Cibulka, Coursey, Nakayama, Price, & Stewart (2003) took the challenge to relate learning organisations to schools and what they would look like. They bring up the point that teacher professional development should mimic the learning of our students and comprise of “long-term inquiry processes with a collective focus on school goals and student learning, including collaboration, change processes, and school culture” (p.3).  Teachers cannot succeed in educational reform unless they are willing to become collaborative professionals (p.4).

But I’ve gotten ahead of myself now. I have not yet written a definition of what collaboration is and for this we turn to Montiel-Overall (2005). After sighting the many definitions of and transformation of the word collaboration she settled on her own definition of collaboration between teachers and teacher-librarians:

            “Collaboration is a trusting, working relationship between two or more equal participants involved in shared thinking, shared planning, and shared creation of innovation integrated instruction. Through a shard vision and shared objectives, student learning opportunities are created that integrate subject content and library curriculum by co-planning, co-implementing, and co-evaluating students’ progress throughout the instructional process in order to improve student learning in all areas of instruction.” (p.32) (original italics)

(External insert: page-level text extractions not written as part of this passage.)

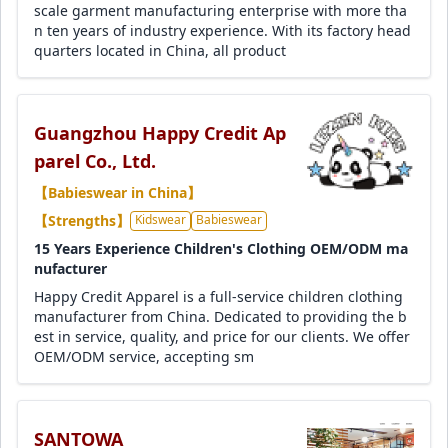
scale garment manufacturing enterprise with more tha
n ten years of industry experience. With its factory head
quarters located in China, all product
Guangzhou Happy Credit Ap
parel Co., Ltd.
【Babieswear in China】
【Strengths】
Kidswear
Babieswear
15 Years Experience Children's Clothing OEM/ODM ma
nufacturer
Happy Credit Apparel is a full-service children clothing
manufacturer from China. Dedicated to providing the b
est in service, quality, and price for our clients. We offer
OEM/ODM service, accepting sm
SANTOWA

What a wonderful thing this collaboration idea is! Fullan, Senge and Montiel-Overall have all discuss the wonderful things that come from collaboration, collaborative organisations, and collaborative people.

But then I read Todd’s (2008) paper documenting findings from a research study into the collaborative practices of a teacher librarian and classroom teacher. Overwhelmingly, the evidence Todd presents shows how teacher-librarians rarely had student learning outcomes as an objective or goal for the collaboration, and held library status and personal confidence as 1. the primary motivator for partaking in the collaboration, 2. the primary changes observed, and 3. what the collaboration enabled them to do as an educator. Do such a large number of teacher librarians (Todd’s study was with 170 collaborative teams) hold themselves and their library above the students and broader educational goals? Todd found this same impression from the findings stating, “in the data, school librarians rarely mentioned students’ learning of curriculum content, nor seems to be able to articulate how the development of information literacy competencies could actually help students learn curriculum content” (p. 26).

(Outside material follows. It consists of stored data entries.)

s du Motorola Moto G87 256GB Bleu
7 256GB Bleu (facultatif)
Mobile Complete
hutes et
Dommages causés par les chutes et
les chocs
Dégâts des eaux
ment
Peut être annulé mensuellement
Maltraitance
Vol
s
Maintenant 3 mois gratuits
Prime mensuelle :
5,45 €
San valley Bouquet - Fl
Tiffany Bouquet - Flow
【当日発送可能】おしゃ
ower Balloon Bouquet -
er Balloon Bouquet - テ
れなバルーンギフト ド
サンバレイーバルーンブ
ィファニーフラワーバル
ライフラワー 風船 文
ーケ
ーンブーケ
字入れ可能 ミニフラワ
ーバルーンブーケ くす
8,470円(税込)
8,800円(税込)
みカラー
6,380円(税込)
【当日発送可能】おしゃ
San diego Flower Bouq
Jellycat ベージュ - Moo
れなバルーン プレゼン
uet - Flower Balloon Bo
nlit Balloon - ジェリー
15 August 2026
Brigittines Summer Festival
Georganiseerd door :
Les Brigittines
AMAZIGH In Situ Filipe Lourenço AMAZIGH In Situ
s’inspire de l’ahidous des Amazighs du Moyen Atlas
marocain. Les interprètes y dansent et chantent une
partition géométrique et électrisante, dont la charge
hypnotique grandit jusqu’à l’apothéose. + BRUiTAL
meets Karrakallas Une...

Obviously to the teacher librarians in this study there is no ‘i’ in teamwork but there certainly is a ‘me’.

What do I take away from this topic and the readings on it? Collaboration is difficult but worth the while. Collaboration takes time, but the time will come with many benefits for yourself, your partner, and more importantly the students. Collaboration takes effort but there are so many juicy benefits that come from it if you put the effort in. And finally, collaboration is the future of education and learning and the sooner we embrace it the sooner we can all get used to it and good at it!

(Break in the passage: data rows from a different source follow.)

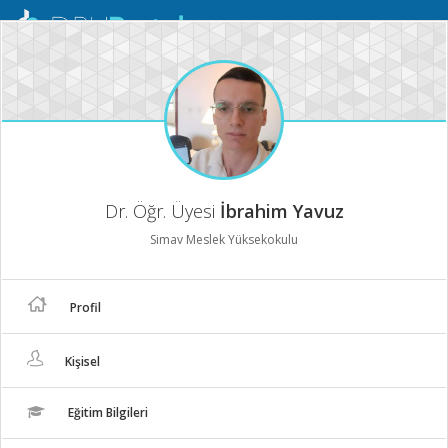
Mobil
Menü
Dr. Öğr. Üyesi
İbrahim Yavuz
Simav Meslek Yüksekokulu
Profil
Kişisel
Eğitim Bilgileri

Cibulka, J., Coursey, S., Nakayama, M., Price, J., & Stewart, S (2003). Schools as Learning Organisations: A review of the literature. National College for School Leadership, UK.

Fullan, M. (1999). Deep meaning of inside collaboration. In Change forces: the sequel (pp. 31-41). London: Falmer Press.

Montiel-Overall, P. (2005). A Theoretical Understanding of Teacher and Librarian Collaboration (TLC). School Libraries Worldwide, 11(2). 24-47.

Senge, P. M. (2007). “Give me a lever long enough … and single-handed I can move the world”. In Jossey-Bass reader on educational leadership (2nd ed.) (pp. 3-15). San Francisco, California: John Wiley & Sons, Inc.

Todd, R. J. (2008). The dynamics of classroom teacher and teacher librarian instructional collaborations. Scan, 27(2), 10-28.